Whether a simulation should continue or not can be automated with so-called stop conditions:
If a monitored value exceeds the valid bounds, the simulation is automatically stopped.
For example, the following configuration stops a simulation after 100 seconds or if the
number_of_agents dropped to zero:
run_kwargs: # Stop after 100s or if the number of agents drops to zero stop_conditions: - !stop-condition func: timeout_wall seconds: 100 - !stop-condition name: no_more_agents description: stops simulation when there are no more agents func: check_monitor_entry entry_name: MyModel.number_of_agents operator: "<=" value: 0
With this feature, computational load can be reduced by letting simulations run only as long as necessary.
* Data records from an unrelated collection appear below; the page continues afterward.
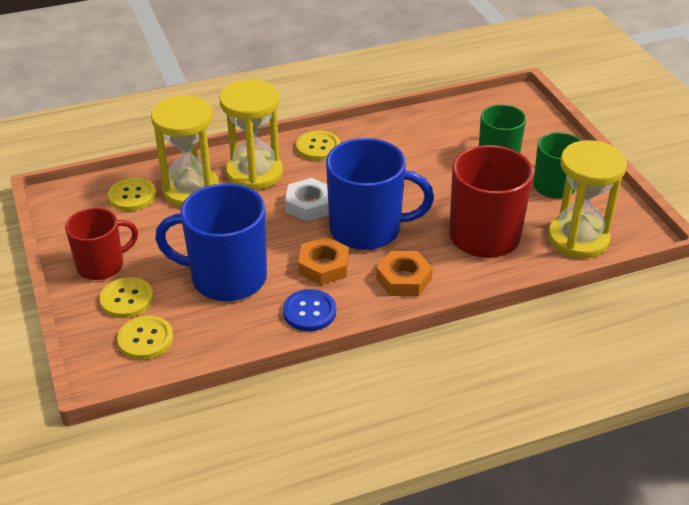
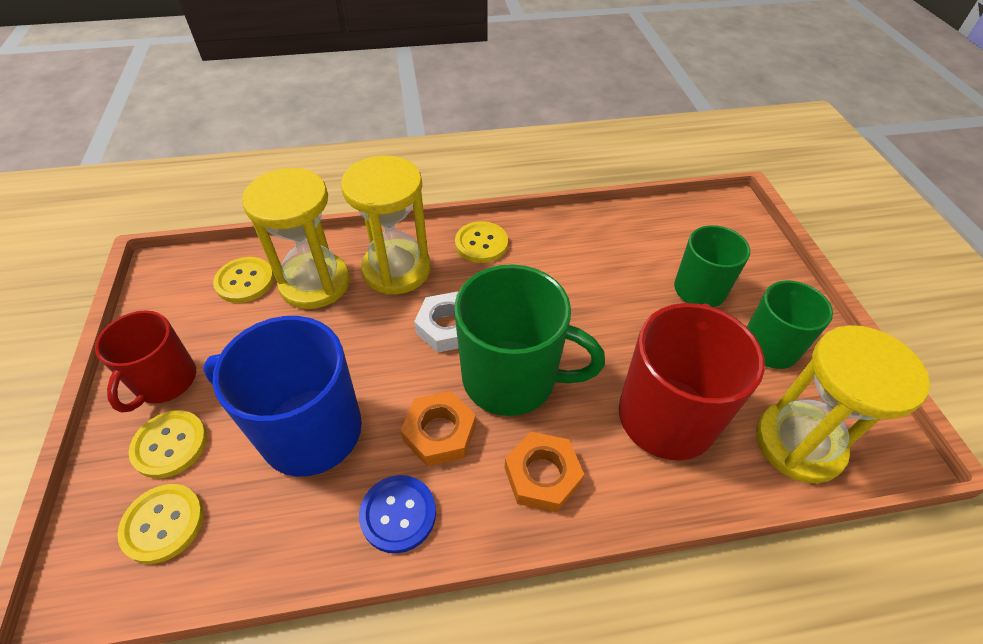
camera: 10 degrees right, 10 degrees up
red mug [65,208,138,280] -> red mug turned 120 degrees clockwise [95,310,196,413]
blue mug [326,138,434,250] -> green mug [454,264,605,416]

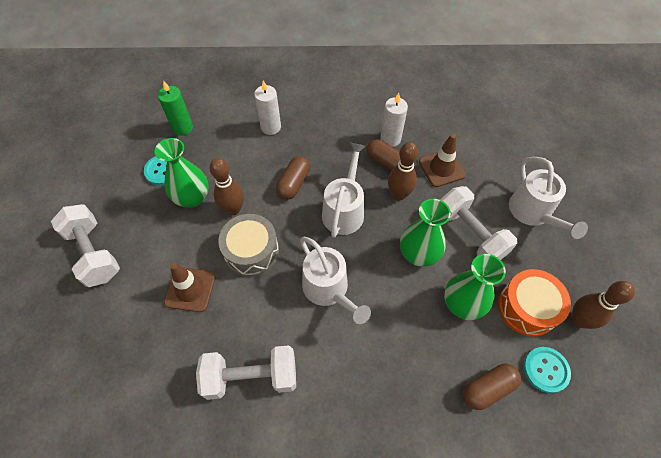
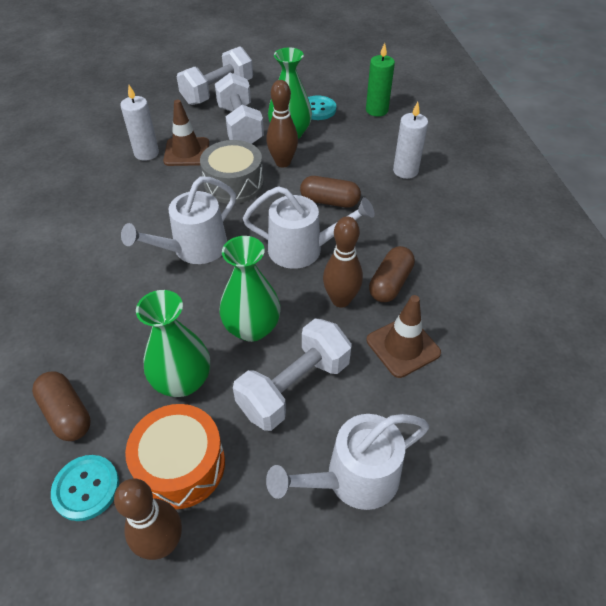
camera: 80 degrees right, 10 degrees down
white dumbbell [196,345,296,400] -> white dumbbell moved to [215,73,264,144]
white candle [380,93,408,147] -> white candle moved to [121,85,159,161]

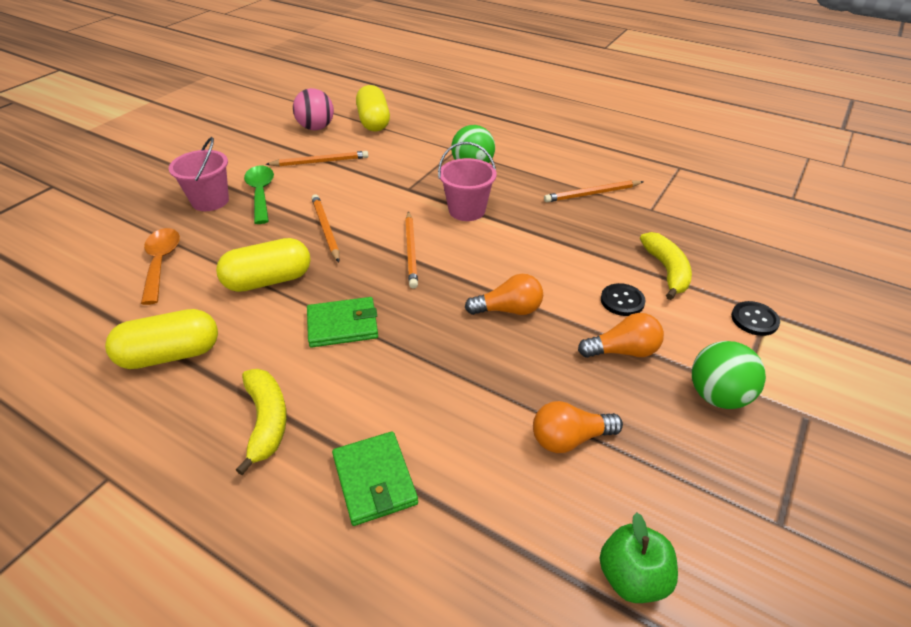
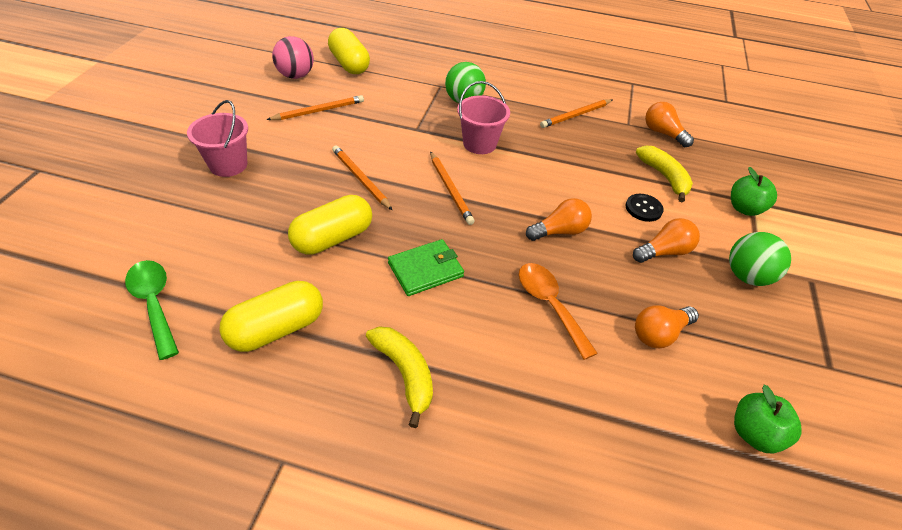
camera: 20 degrees left, 5 degrees up
orange spoon [141,228,180,305] -> orange spoon moved to [519,263,598,360]
green spoon [244,166,274,224] -> green spoon moved to [125,260,179,360]
green wallet [332,431,418,526] -> none
black button [731,301,780,336] -> green apple [731,167,777,216]
none -> orange light bulb [645,102,694,147]

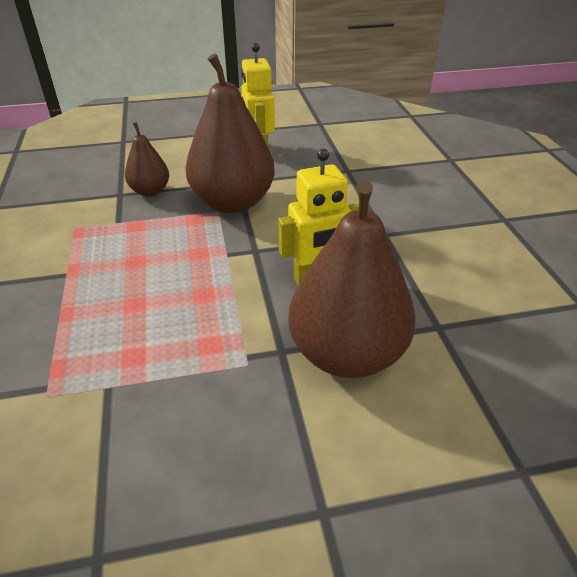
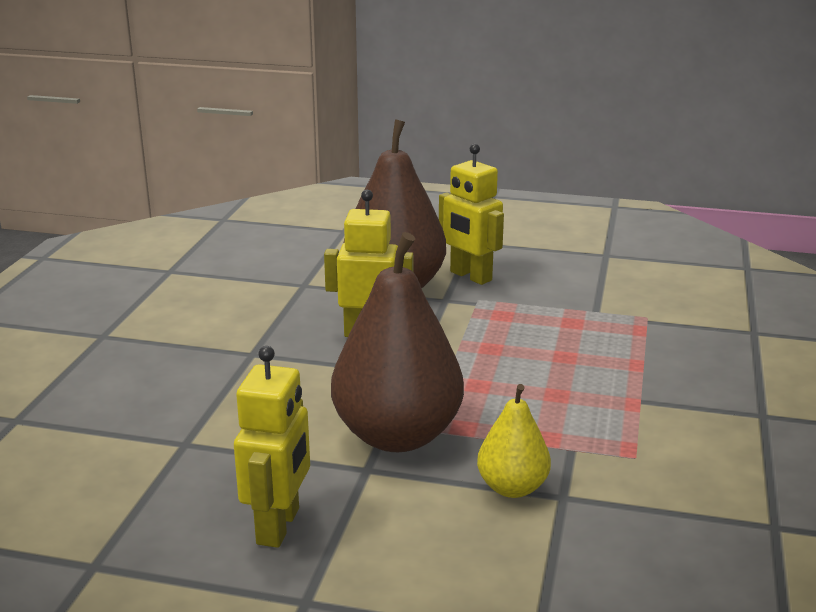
camera: 155 degrees left, 15 degrees down
brown pear [125,122,169,197] -> yellow pear [477,384,551,498]
none -> yellow robot [439,144,504,285]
The configuration-based interface makes it easy to define these conditions and does not require to touch the model implementation.
Running and evaluating simulations with Utopia is not restricted to the command line interface. For uses cases like exploring data output, it is more convenient to do this in an interactive fashion via an IPython session or a Jupyter Notebook.
To that end, the Utopia frontend exposes all the functionality of performing and evaluating simulations:
import utopya # Instantiate the model ffm = utopya.Model(name='ForestFire') # Perform a simulation using default parameters and 100 iteration steps mv = ffm.create_mv(parameter_space=dict(num_steps=100)) mv.run() # Load and inspect the data dm = mv.dm dm.load_from_cfg(print_tree=True) # Iterate over all available simulations ("universes") for uni in dm['multiverse'].values(): # Get this universe's configuration and some data cfg = uni['cfg'] tree_density = uni['data/ForestFire/tree_density'] # Do something with the data # ...
Simulations that are run via the Python interface will still write all output to the regular output directory, making them as reproducible as runs carried out via the CLI.